With the recognition that biological systems exhibit inherent variability, the role of machine learning and artificial intelligence is a natural fit for the interfacing of learning devices and systems. Additionally, health risks prediction and classification based on medical and related data has become an area of great interest for medical providers, patients, and resource allocation. The computation from the smallest embedded devices, to cloud based services, to the high-performance computing all have role in this research.
Ines Arous is an Assistant Professor in the Department of Electrical Engineering and Computer Science at York University. She leads the ARIN research lab, dedicated to advancing human-centered natural language processing (NLP) that is explainable and effective. Prior to joining York University, she was a Postdoctoral Researcher at Mila - Quebec AI Institute and McGill University, where she worked with Jackie C.K. Cheung on optimizing the use of human feedback in large language models. Her work focuses on designing frameworks that leverage human intelligence to enhance NLP models and tailoring them for applications with significant societal impact.
Ines earned her PhD from the University of Fribourg under the supervision of Philippe Cudré-Mauroux, specializing in human-AI collaborative approaches for data curation. She developed hybrid human-AI approaches for data collection, evaluation, and model explanation. Her work has been accepted and presented at top conferences, including The Web Conference, AAAI Conference on Artificial Intelligence, and Annual Meeting of the Association for Computational Linguistics. During her doctoral studies, she completed an internship at Alexa Shopping, Amazon Research.

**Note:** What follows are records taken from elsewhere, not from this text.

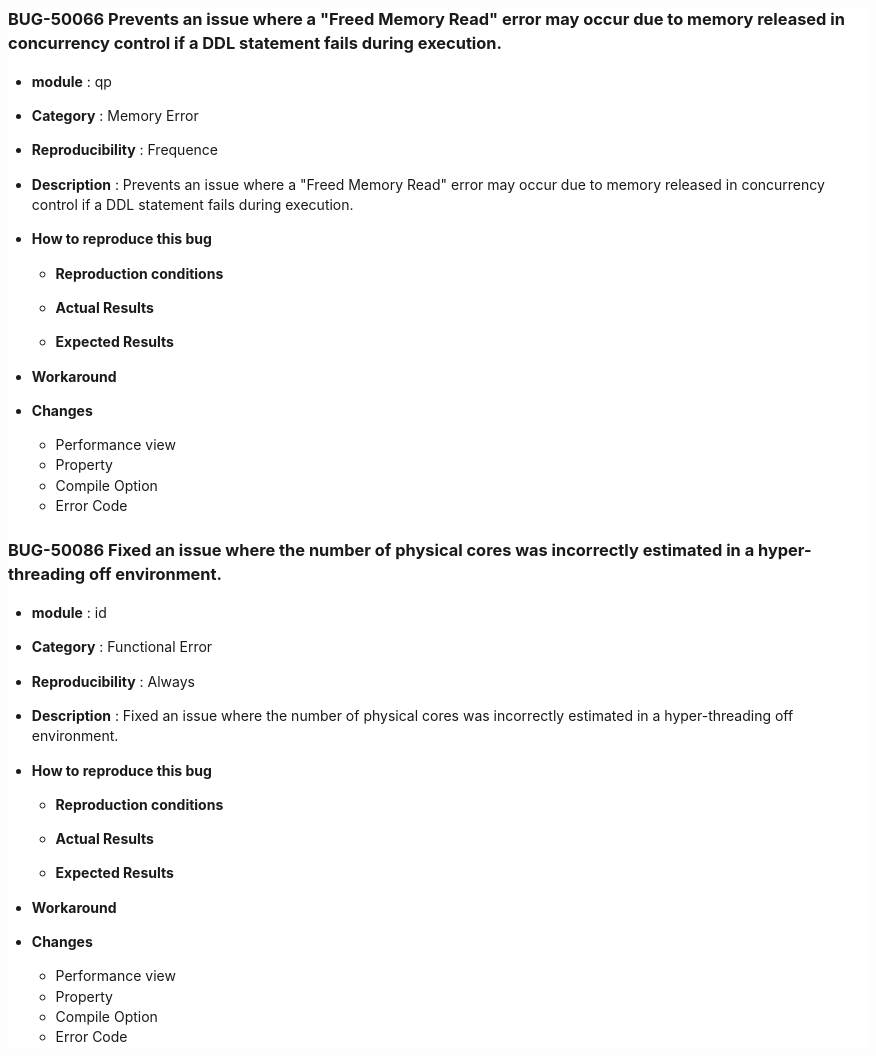 ### BUG-50066 Prevents an issue where a "Freed Memory Read" error may occur due to memory released in concurrency control if a DDL statement fails during execution.

-   **module** : qp

-   **Category** : Memory Error

-   **Reproducibility** : Frequence

-   **Description** : Prevents an issue where a "Freed Memory Read" error may occur due to memory released in concurrency control if a DDL statement fails during execution.
    
-   **How to reproduce this bug**

    -   **Reproduction conditions**

    -   **Actual Results**

    -   **Expected Results**

-   **Workaround**

-   **Changes**

    -   Performance view
    -   Property
    -   Compile Option
    -   Error Code

### BUG-50086 Fixed an issue where the number of physical cores was incorrectly estimated in a hyper-threading off environment.

-   **module** : id

-   **Category** : Functional Error

-   **Reproducibility** : Always

-   **Description** : Fixed an issue where the number of physical cores was incorrectly estimated in a hyper-threading off environment.
    
-   **How to reproduce this bug**

    -   **Reproduction conditions**

    -   **Actual Results**

    -   **Expected Results**

-   **Workaround**

-   **Changes**

    -   Performance view
    -   Property
    -   Compile Option
    -   Error Code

Her research interests lie at the intersection of human computation and natural language processing. She aims to develop human-centered NLP models that are trustworthy, controllable, and effective.
Anatoliy Gruzd is a Professor at the Ted Rogers School of Management and the Director of Research at the Social Media Lab at Toronto Metropolitan University. As a computational social science researcher, he investigates how social media affects the way people and organizations communicate, collaborate, and share information, including misinformation. His expertise lies in studying online communities and social networks, as well as in developing new computational methods and tools to analyze public discourse across various domains. Most recently, he has been examining the spread of pro-Kremlin narratives, propaganda and disinformation related to the Russia-Ukraine war. Anatoliy’s innovative approach to studying social media has led to his being named a Canada Research Chair in 2015 and inducted into the Royal Society of Canada’s College of New Scholars, Artists, and Scientists in 2017.